Saturday, August 2, 2025

A Book Review: Sort Of

Well, I am back from my regular Sydney visit where the inhabits are being slowly boiled alive by a surging population intended to convince everyone that Australia has not been in a per capita recession for a few years. As I sat through multiple traffic light cycles to make every single turn, I wondered if I could actually live in a city again. I don’t think so. It’s pretty grim. There is an awful lot of roadside trash and, unlike down here on the South Coast, no-one walks around with trash bags cleaning up. Someone else is responsible, I guess.




It’s good to know that, here in Australia, the lucky country, we rank lower than Senegal and Bangladesh on economic complexity. We are, and I quote “one of the least self-sufficient and sophisticated economies in the world.” That is the problem with natural resources, whether held by a country or an individual. It’s human nature to squander them. We don’t seem to properly appreciate anything we have not earned.





My Mum’s care home was in some sort of public health mandated semi-lockdown because Covid had been detected in the residence. This isn’t a surprise as they nasally and orally penetrate the residents on a regular basis engaging in tests for something that is mostly symptom free and can only be diagnosed with testing. My Mum is 92, almost 93. She has survived the Great Depression, World War II, bearing three children (and one miscarriage), strokes, heart attacks, the early death of her husband, Covid, and the great lock-downs of 2020. At this point, I think she is like a cockroach, nothing will kill her, not least a minor virus where the average age of death (even at it’s acme) exceeded the average age of death. That’s not a koan like what is the sound of one hand clapping. It is, in fact, evidence of the greatest mass hysteria perpetrated on the world for a century (or more).

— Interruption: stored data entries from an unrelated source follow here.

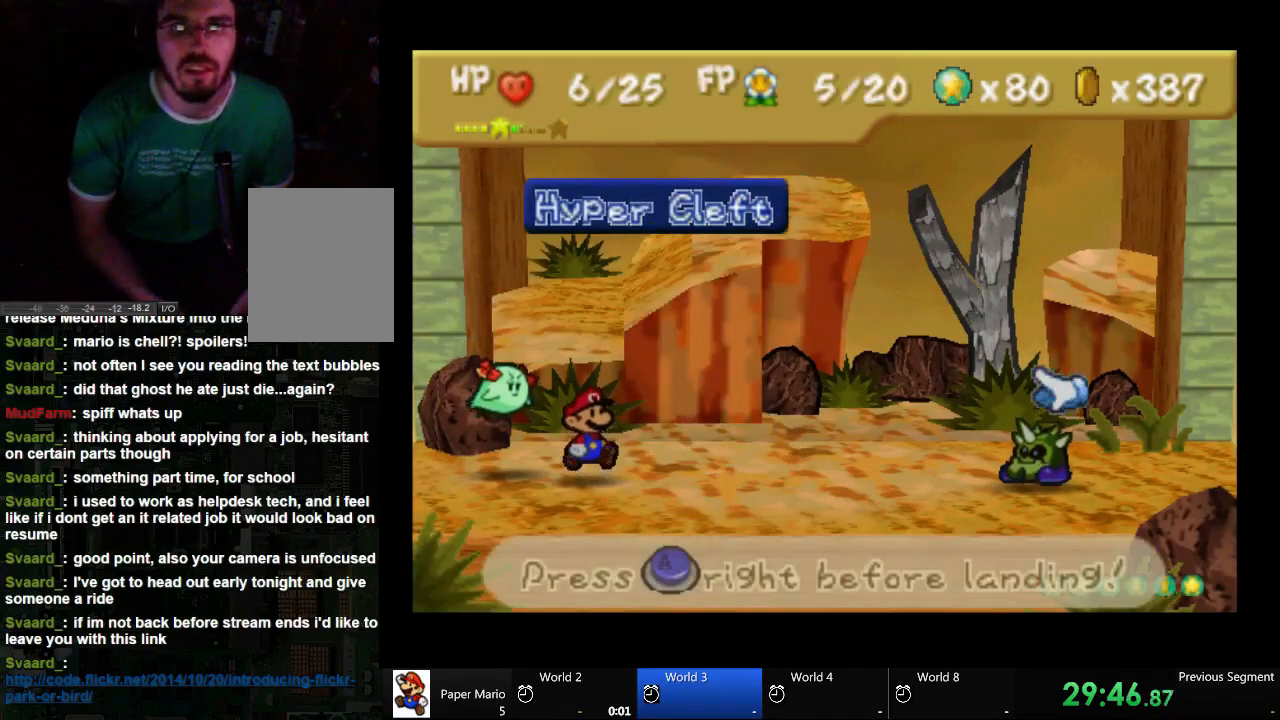
{"dt_ms": 500, "buttons": ["A"], "left_stick": "center", "right_stick": "center", "events": [[400, "A", "down"]]}
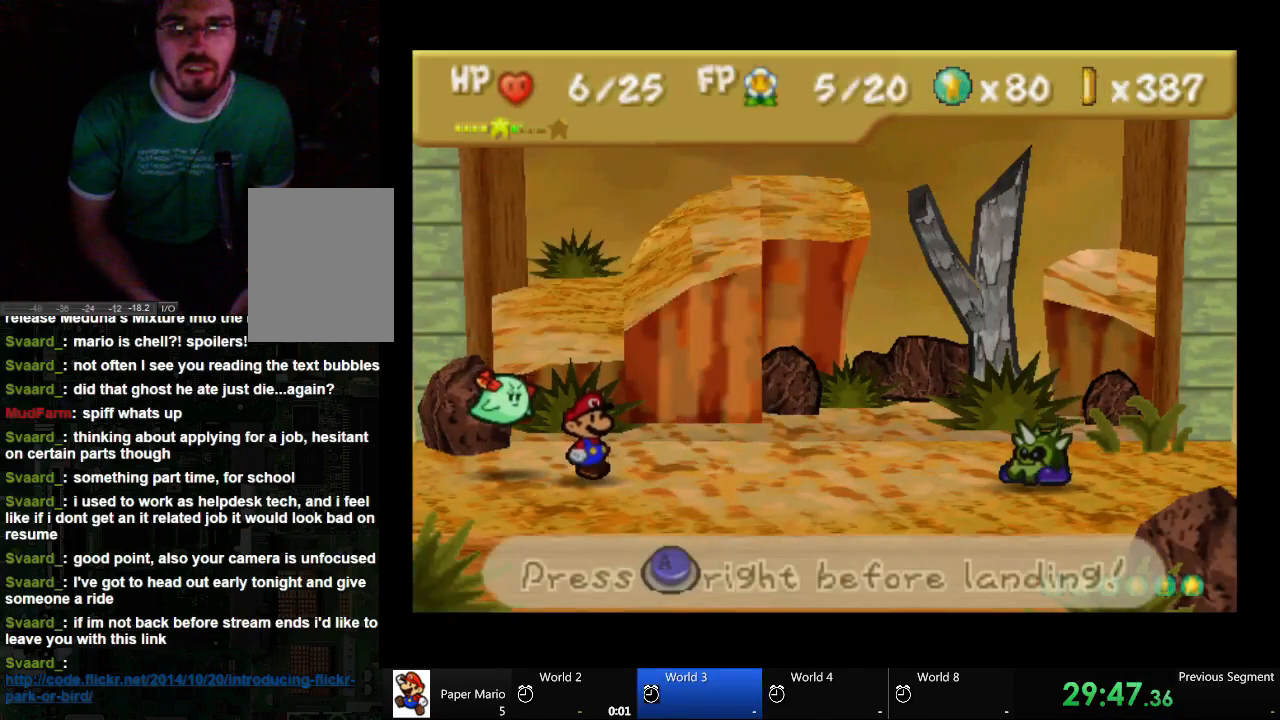
{"dt_ms": 1000, "buttons": [], "left_stick": "center", "right_stick": "center"}
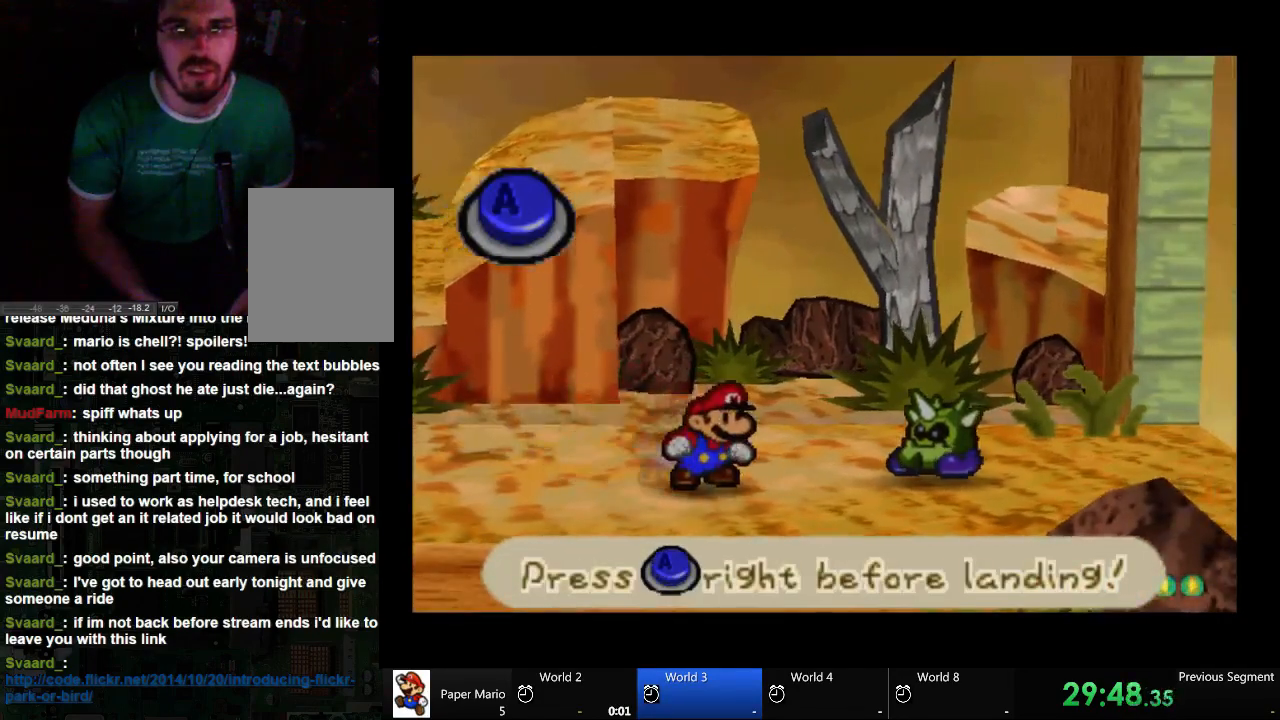
{"dt_ms": 500, "buttons": [], "left_stick": "center", "right_stick": "center", "events": []}
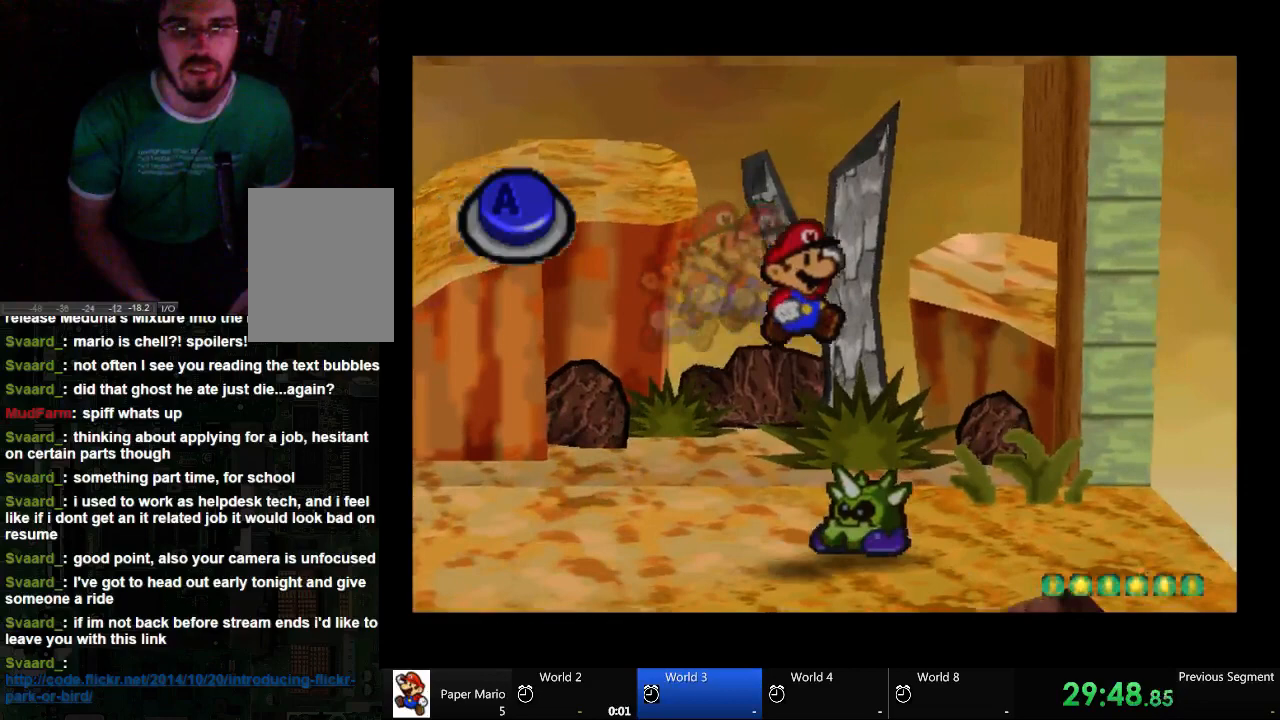
{"dt_ms": 500, "buttons": ["A"], "left_stick": "center", "right_stick": "center", "events": [[100, "A", "down"]]}
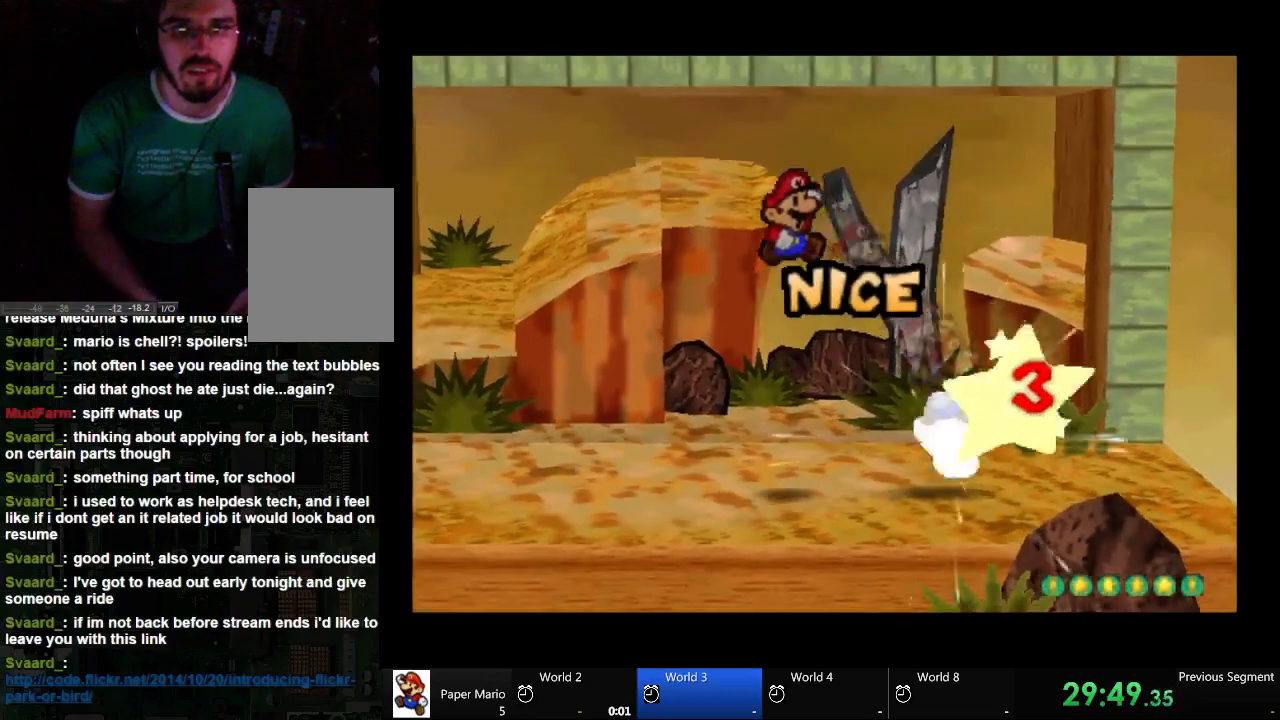
{"dt_ms": 500, "buttons": ["A"], "left_stick": "center", "right_stick": "center", "events": []}
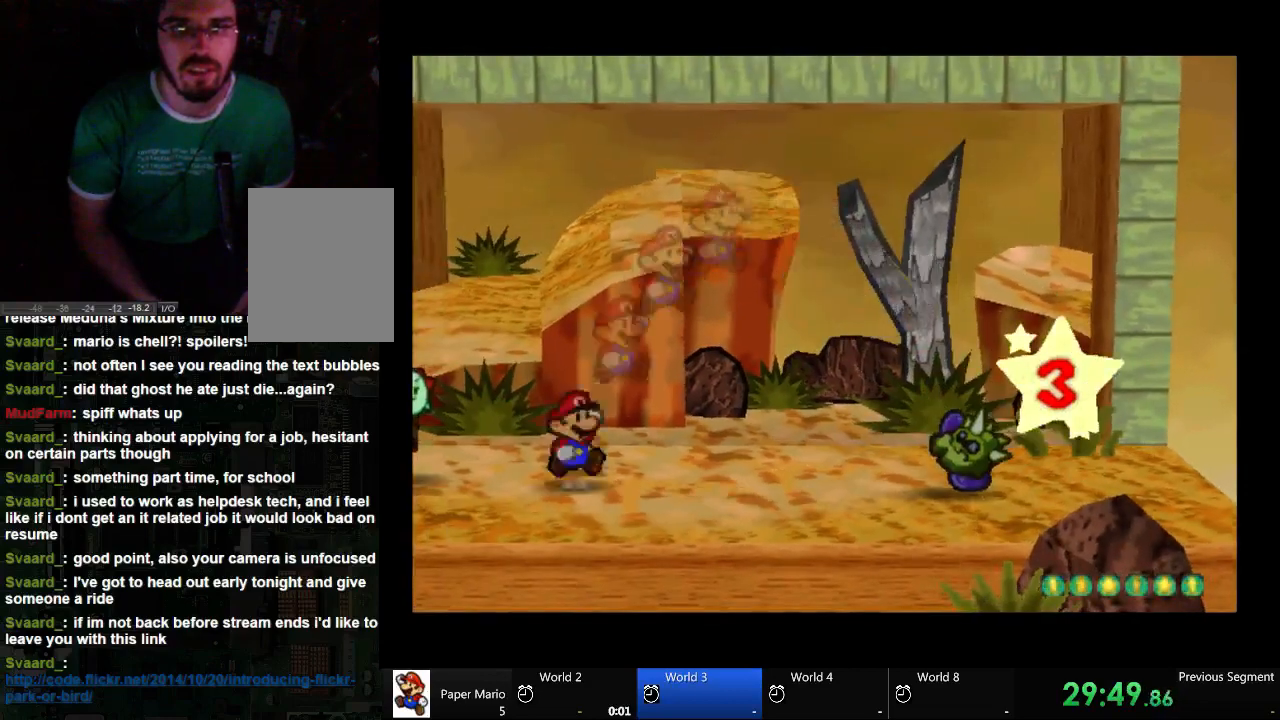
{"dt_ms": 500, "buttons": [], "left_stick": "center", "right_stick": "center", "events": [[67, "A", "up"]]}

Before I went in to visit her, I had to stick a popsicle stick up my nose for the ridiculous RAT test and wear a mask. Which, for a logical person such as myself, is more than a bit maddening. The horse, as the expression goes, has already bolted; Covid is alive and well in the facility. I wouldn’t mind these things so much if they weren’t so transparently ludicrous. A six year old child has the reasoning ability to see that this is performative nonsense.





Speaking of performative nonsense, the book you have to read if you want to understand woke is “We Have Never Been Woke,” by Musa al-Gharbi. It explains all the strange contradictions and, dare I say hypocrisy's that are evident among the people who drive the discourse in Australia today. The book covers everything from the left’s new thrilling obsession with multi-national pharmaceutical industries (who’ve never been known to engage in unethical behaviour!) to the endless bromidic land acknowledgements from people who have no inclination whatsoever of giving back their private property despite acknowledging they are on stolen land. How does that work? I embezzle several million dollars, acknowledge my fraud, then crack on with “living my best life” on the fraudulently obtained money. Sounds like a good gig actually.





Finally, I’ll close with what I should have opened with: a trigger warning. Don’t read this if you are easily offended. Otherwise, have a nice day.